The problem:
Look for the line with "width: 616px ->" in the entries below, then extract that line and all lines after it exactly, with pictures left out.

Task input:
————
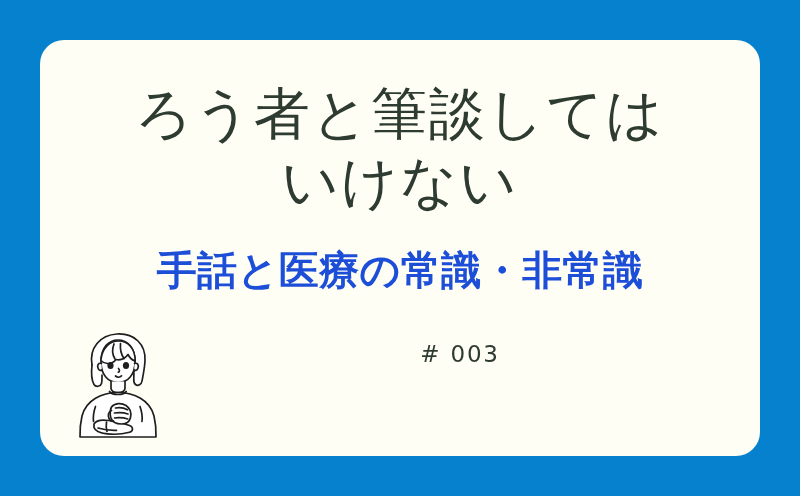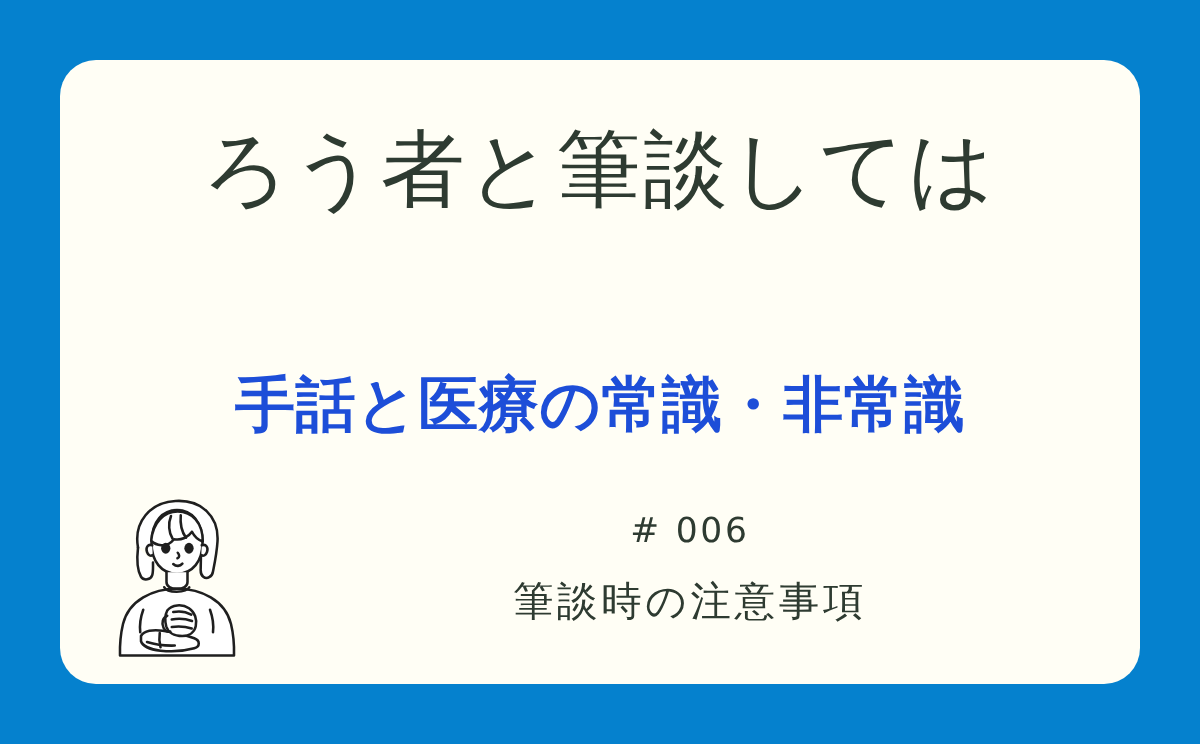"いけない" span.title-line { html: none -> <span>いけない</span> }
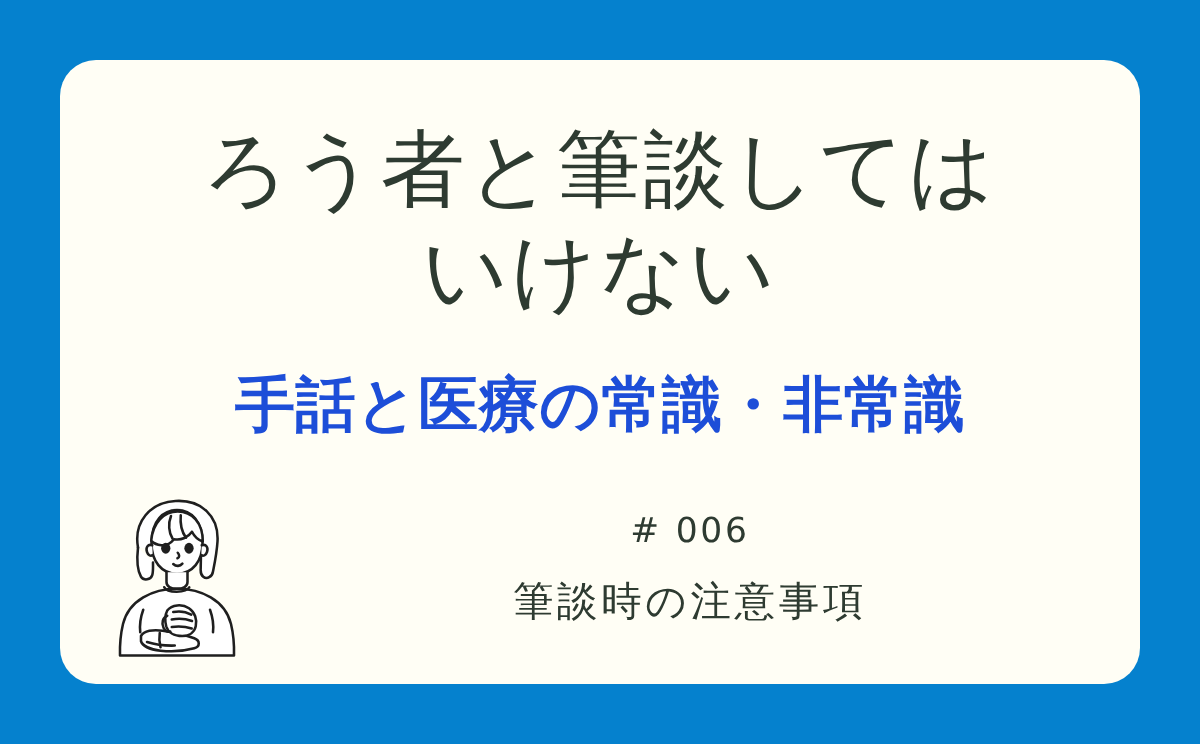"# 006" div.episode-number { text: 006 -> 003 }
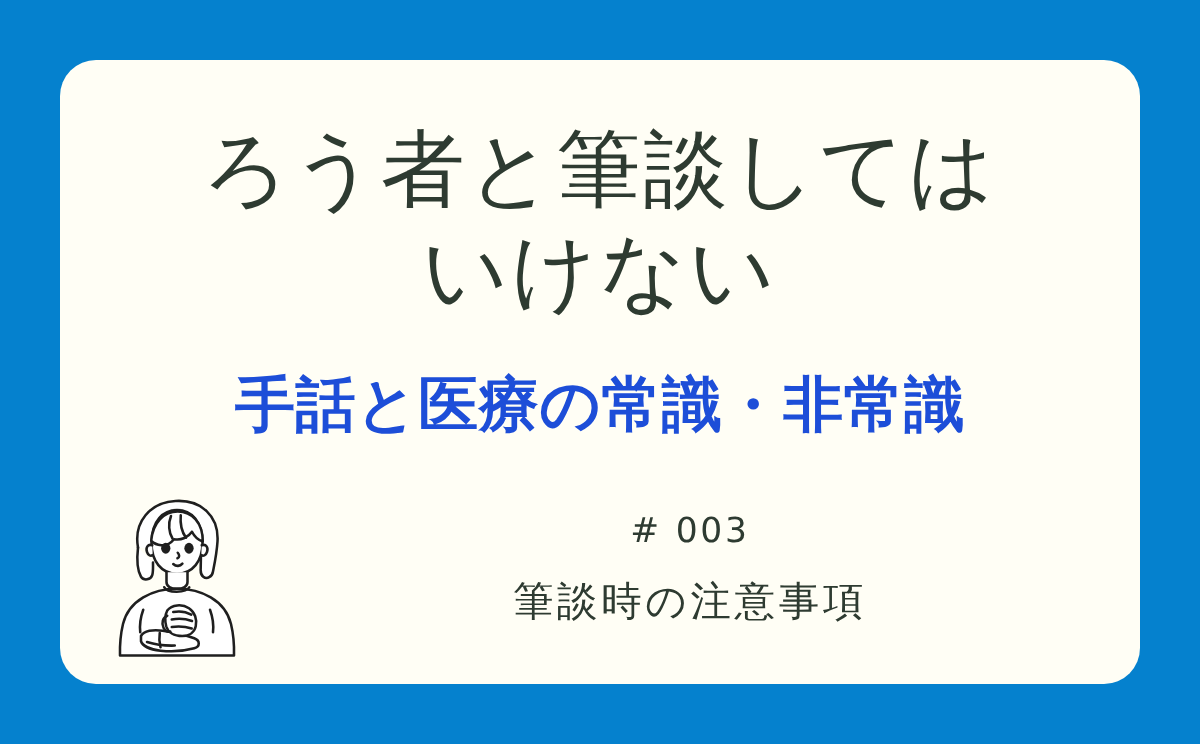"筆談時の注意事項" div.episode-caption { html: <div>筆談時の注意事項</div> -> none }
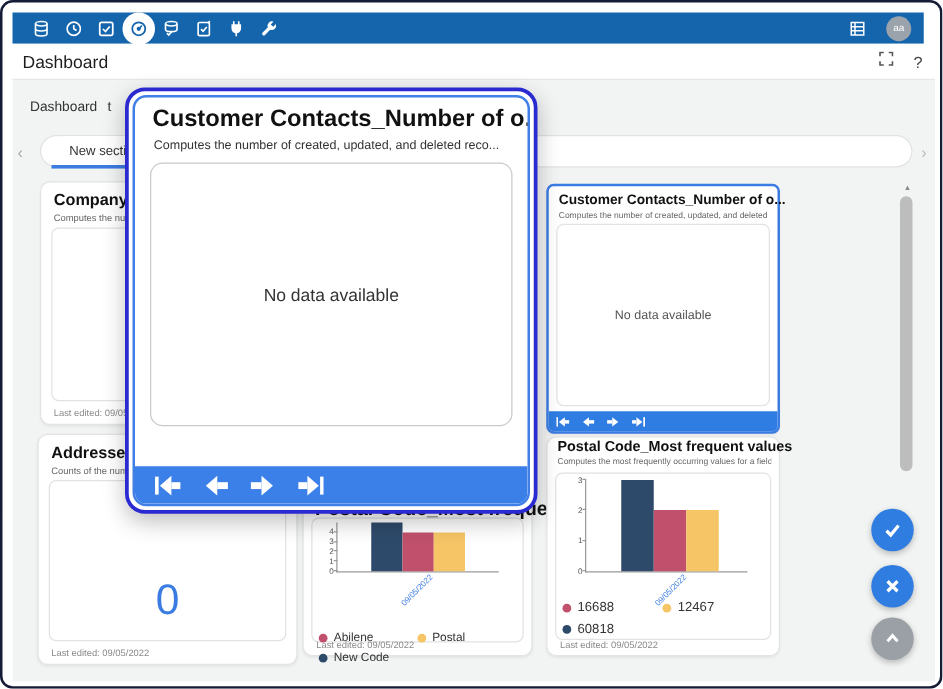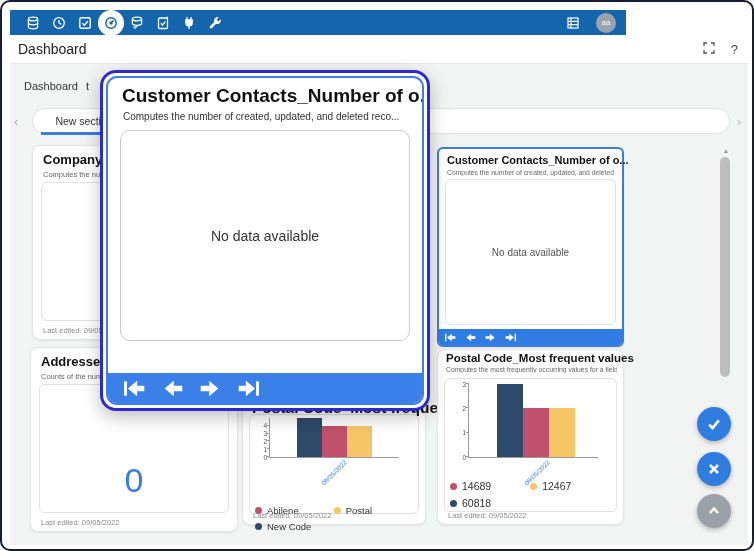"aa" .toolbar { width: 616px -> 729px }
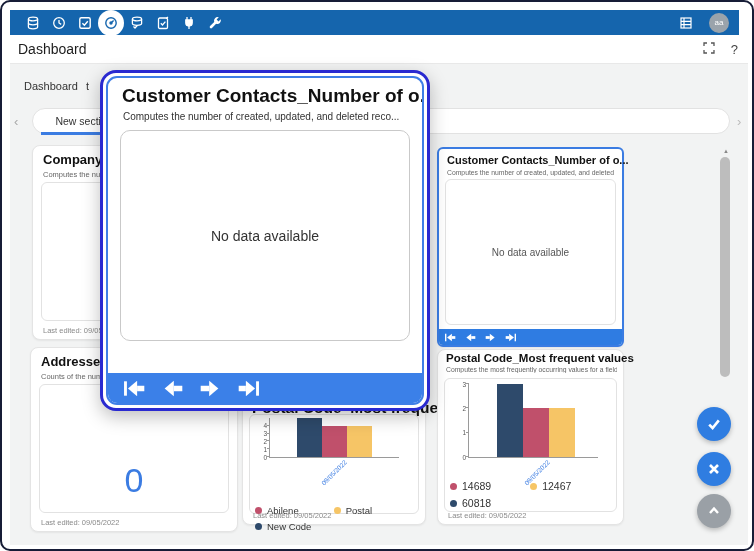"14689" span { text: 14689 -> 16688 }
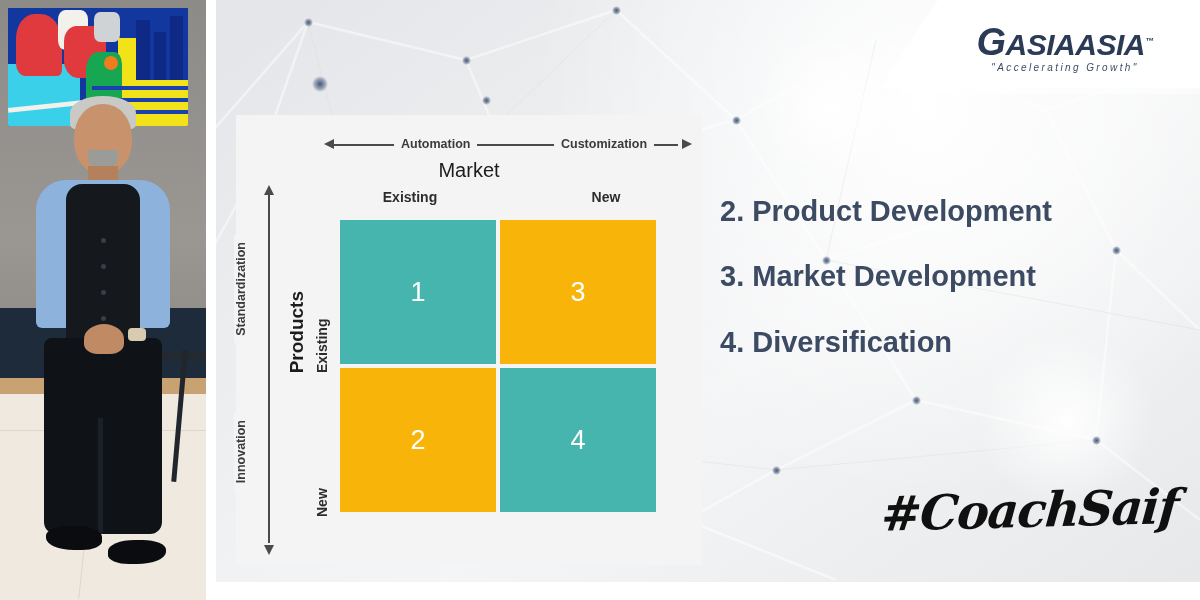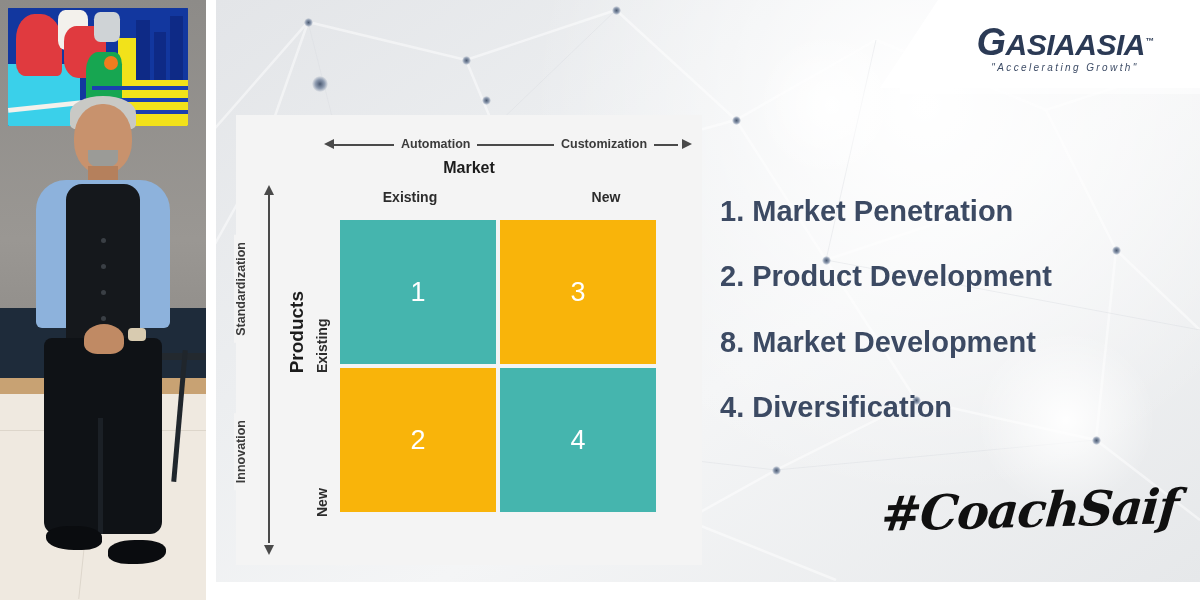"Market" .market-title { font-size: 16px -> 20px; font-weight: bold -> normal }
————
Your response:
"aa" .toolbar { width: 616px -> 729px }
"14689" span { text: 14689 -> 16688 }
"Market" .market-title { font-size: 16px -> 20px; font-weight: bold -> normal }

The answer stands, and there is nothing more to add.